Seven giant wind projects, each costing between US$ 600 million and US$ 4.5 billion, and spread between the USA, Mexico, the UK, Germany, China and Australia, helped global clean energy investment to jump 40% year-on-year in the third quarter of 2017. The latest figures from the Bloomberg New Energy Finance database of deals and projects show that the world invested US$ 66.9 billion in clean energy in 3Q 2017, up from US$ 64.9 billion in the second quarter of this year and US$ 47.8 billion in the third quarter of 2016.
The numbers for the July-to-September quarter mean that investment in 2017 so far is running 2% above that in the same period of last year, suggesting that the annual total is likely to finish up close to, or a little ahead of, 2016’s figure of US$ 287.5 billion.
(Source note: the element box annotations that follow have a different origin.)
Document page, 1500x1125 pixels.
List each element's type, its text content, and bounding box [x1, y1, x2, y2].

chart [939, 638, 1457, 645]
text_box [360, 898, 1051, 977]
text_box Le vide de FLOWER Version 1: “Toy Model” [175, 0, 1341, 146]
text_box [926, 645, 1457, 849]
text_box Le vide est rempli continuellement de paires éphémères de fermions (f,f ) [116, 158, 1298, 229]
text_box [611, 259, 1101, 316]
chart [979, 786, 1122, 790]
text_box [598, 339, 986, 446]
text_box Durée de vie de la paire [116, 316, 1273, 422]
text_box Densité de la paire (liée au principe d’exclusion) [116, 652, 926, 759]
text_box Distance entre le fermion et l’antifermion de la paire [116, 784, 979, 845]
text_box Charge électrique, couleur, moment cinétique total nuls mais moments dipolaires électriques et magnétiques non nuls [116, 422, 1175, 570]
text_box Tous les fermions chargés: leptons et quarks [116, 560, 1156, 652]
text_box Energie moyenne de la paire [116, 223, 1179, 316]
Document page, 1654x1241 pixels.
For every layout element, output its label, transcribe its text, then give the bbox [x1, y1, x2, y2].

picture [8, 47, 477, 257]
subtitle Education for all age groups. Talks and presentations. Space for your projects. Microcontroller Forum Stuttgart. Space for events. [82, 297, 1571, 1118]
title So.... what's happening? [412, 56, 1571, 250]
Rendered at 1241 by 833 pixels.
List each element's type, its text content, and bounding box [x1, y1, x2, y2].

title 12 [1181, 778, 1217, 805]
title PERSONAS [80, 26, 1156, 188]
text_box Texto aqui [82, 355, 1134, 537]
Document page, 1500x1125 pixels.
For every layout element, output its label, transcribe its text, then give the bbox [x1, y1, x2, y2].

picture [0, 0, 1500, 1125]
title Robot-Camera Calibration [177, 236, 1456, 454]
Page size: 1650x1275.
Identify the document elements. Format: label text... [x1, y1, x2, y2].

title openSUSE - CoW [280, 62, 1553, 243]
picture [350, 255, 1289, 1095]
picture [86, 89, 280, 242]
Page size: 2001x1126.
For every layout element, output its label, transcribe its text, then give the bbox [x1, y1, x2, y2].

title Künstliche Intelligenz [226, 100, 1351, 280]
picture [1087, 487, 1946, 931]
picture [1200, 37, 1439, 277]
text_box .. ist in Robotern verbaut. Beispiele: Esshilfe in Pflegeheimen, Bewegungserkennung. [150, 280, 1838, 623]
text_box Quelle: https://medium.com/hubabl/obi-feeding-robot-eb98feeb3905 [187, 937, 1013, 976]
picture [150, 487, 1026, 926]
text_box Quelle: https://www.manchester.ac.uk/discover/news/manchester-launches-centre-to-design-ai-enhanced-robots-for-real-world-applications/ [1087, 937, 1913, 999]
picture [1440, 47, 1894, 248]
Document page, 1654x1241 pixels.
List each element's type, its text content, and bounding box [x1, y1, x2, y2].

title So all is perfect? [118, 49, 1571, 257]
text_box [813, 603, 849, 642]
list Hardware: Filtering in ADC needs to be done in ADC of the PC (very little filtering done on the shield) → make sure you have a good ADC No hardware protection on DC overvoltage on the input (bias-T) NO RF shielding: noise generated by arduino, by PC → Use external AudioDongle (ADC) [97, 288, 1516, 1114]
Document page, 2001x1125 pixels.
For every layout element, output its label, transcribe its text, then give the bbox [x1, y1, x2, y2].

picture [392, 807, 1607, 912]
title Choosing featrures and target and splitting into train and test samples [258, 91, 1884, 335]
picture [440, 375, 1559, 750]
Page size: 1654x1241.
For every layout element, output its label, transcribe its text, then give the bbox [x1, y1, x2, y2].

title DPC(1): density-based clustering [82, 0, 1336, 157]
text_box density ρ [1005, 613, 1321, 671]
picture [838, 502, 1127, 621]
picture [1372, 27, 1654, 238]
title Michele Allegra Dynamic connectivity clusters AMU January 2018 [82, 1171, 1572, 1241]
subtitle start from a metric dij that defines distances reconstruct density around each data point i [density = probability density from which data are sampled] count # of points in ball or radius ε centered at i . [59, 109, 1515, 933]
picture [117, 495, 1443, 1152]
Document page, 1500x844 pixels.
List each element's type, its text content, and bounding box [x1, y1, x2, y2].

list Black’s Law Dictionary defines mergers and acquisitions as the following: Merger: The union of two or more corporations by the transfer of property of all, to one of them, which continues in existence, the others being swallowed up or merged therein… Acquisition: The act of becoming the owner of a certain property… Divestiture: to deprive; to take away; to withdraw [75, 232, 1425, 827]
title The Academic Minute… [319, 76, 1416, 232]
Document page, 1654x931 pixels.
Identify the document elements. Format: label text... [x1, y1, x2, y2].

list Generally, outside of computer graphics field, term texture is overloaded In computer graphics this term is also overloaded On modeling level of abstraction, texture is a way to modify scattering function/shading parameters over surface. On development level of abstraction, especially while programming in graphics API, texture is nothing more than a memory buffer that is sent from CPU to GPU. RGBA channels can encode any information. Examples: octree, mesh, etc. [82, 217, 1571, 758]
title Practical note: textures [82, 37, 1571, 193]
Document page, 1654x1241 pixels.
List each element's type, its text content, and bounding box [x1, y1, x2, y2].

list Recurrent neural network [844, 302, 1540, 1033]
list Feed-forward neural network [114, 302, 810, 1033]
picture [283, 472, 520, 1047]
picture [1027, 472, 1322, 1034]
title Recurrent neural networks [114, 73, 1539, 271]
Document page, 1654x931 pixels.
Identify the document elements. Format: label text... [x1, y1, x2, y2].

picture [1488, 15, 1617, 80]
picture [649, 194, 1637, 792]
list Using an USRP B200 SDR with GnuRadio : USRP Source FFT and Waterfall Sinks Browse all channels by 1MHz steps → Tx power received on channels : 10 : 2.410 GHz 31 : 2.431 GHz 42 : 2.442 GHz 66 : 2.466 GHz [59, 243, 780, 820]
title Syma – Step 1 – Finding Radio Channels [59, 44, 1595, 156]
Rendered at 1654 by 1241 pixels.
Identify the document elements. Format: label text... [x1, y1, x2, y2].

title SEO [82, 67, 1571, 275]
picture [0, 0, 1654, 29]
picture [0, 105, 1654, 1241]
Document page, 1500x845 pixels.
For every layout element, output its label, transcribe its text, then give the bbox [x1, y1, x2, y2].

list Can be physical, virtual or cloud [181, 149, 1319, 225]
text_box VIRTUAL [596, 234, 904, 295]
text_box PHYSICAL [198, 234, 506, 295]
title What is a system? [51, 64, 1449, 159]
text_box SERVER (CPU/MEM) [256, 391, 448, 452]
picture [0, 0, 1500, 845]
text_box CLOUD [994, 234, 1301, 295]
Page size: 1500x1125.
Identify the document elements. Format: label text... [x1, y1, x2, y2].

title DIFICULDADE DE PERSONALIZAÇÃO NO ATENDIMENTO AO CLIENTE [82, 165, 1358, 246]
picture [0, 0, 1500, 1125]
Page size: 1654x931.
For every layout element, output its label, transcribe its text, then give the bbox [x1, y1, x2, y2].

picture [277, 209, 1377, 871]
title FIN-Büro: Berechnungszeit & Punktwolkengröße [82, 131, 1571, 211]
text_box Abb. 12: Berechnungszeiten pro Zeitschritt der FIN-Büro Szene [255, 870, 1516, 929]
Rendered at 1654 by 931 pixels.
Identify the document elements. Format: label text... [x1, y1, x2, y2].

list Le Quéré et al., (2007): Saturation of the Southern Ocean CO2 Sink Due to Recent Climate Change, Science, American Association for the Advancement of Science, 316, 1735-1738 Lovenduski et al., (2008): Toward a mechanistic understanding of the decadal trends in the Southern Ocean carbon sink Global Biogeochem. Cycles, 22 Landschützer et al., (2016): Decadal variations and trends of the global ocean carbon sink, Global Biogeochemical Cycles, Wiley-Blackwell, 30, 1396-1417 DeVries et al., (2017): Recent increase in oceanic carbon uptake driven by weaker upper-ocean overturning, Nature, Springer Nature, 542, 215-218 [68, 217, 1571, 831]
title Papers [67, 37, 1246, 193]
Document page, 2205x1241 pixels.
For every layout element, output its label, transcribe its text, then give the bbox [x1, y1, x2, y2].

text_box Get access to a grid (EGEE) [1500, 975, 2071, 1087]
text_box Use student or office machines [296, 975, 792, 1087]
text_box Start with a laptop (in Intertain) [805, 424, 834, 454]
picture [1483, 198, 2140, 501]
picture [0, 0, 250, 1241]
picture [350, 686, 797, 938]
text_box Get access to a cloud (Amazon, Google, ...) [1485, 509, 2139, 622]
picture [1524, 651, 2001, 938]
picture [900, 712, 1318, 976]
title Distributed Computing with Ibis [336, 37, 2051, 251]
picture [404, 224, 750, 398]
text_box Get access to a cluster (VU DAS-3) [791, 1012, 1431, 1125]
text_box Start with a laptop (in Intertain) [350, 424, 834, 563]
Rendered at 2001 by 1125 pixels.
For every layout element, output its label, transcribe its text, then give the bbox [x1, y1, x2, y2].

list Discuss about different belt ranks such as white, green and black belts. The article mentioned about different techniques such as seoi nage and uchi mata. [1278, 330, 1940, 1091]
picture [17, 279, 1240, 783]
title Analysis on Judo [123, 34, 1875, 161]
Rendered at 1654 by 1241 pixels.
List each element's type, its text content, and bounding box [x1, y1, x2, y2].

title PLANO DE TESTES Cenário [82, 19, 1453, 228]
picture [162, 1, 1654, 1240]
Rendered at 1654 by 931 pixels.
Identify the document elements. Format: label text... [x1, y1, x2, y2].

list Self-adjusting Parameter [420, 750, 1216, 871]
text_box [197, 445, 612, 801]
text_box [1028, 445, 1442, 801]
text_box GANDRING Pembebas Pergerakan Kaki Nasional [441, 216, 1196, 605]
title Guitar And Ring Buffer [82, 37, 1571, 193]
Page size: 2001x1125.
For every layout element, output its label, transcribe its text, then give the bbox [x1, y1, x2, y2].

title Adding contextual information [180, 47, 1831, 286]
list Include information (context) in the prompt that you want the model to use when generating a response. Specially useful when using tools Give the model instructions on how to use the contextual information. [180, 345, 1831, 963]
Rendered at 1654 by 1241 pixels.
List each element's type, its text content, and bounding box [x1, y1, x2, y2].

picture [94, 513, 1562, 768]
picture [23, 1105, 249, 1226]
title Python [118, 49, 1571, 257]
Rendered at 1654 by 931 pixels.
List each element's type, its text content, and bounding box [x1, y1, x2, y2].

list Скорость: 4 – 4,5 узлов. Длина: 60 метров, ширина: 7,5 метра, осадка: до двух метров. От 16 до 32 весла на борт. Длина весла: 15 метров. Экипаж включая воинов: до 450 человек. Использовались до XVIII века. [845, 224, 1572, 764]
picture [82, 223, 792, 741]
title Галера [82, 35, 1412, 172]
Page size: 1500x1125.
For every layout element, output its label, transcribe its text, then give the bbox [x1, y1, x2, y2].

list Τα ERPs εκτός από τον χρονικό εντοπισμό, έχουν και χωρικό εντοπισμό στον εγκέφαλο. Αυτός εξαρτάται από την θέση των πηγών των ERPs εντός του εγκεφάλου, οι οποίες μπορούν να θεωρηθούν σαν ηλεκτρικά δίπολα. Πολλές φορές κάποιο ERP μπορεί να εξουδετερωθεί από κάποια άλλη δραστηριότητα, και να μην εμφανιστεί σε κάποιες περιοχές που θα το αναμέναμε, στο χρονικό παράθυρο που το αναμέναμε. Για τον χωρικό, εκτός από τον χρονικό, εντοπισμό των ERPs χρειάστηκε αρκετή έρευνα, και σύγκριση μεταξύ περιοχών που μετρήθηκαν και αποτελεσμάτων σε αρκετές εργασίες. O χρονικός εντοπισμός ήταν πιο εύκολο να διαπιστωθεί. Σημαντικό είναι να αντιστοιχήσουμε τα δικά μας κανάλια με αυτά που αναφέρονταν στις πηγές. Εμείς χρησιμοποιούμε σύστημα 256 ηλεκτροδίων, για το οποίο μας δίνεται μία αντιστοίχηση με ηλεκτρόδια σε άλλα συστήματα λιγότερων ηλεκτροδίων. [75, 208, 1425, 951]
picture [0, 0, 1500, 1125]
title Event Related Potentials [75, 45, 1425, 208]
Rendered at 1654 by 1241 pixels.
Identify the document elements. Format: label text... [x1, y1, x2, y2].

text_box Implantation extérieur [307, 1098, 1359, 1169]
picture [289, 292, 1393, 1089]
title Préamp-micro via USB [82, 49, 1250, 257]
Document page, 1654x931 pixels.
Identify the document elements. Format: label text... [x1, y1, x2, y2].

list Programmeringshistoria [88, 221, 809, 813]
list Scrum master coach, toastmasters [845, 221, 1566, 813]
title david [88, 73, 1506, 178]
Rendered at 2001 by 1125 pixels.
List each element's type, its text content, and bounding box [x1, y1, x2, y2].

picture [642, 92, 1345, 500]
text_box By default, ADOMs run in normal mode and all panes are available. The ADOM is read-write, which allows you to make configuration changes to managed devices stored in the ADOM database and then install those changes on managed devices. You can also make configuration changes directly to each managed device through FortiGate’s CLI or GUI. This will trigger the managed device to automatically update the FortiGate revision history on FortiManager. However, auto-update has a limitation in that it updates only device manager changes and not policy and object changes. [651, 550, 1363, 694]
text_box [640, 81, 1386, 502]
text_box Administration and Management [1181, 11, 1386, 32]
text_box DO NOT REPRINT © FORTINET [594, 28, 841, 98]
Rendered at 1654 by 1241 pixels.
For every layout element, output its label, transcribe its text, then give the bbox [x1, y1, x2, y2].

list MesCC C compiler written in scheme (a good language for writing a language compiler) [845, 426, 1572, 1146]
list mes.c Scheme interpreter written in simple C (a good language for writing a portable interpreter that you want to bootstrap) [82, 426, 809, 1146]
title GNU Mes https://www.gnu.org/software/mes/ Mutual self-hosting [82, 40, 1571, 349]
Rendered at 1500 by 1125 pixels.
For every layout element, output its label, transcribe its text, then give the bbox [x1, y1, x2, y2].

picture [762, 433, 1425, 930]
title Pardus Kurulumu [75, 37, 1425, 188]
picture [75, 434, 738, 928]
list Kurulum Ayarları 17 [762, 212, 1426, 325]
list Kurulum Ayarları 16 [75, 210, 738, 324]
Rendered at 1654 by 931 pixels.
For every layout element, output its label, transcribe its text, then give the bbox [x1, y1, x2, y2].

The stand-out move of the third quarter of 2017 was American Electric Power investing $4.5 billion in Invenergy’s 2GW Wind Catcher project in the Oklahoma Panhandle. Due to be completed by 2020, the project will have 800 turbines, connected to population centers via a 350-mile high-voltage power line. AEP still needs to secure some regulatory approvals, but construction has started and BNEF is treating the project as financed.
The other top asset finance transactions of the quarter were Dong Energy’s decision to proceed with the 1.4GW Hornsea 2 offshore wind farm in the U.K. North Sea, at an estimated $3.7 billion by the time it is completed in 2022-2023, and Northland Power’s financing of the 252MW Deutsche Bucht array in German waters, at $1.6 billion.
After those came two Chinese offshore wind farms (Guohua Dongtai and Zhoushan Putuo) totaling 552MW and an estimated $2.1 billion, the Zuma Reynosa III onshore wind farm in Mexico, at 424MW and an estimated $657 million, and the 450MW Coopers Gap onshore wind project in Queensland, Australia at $631 million.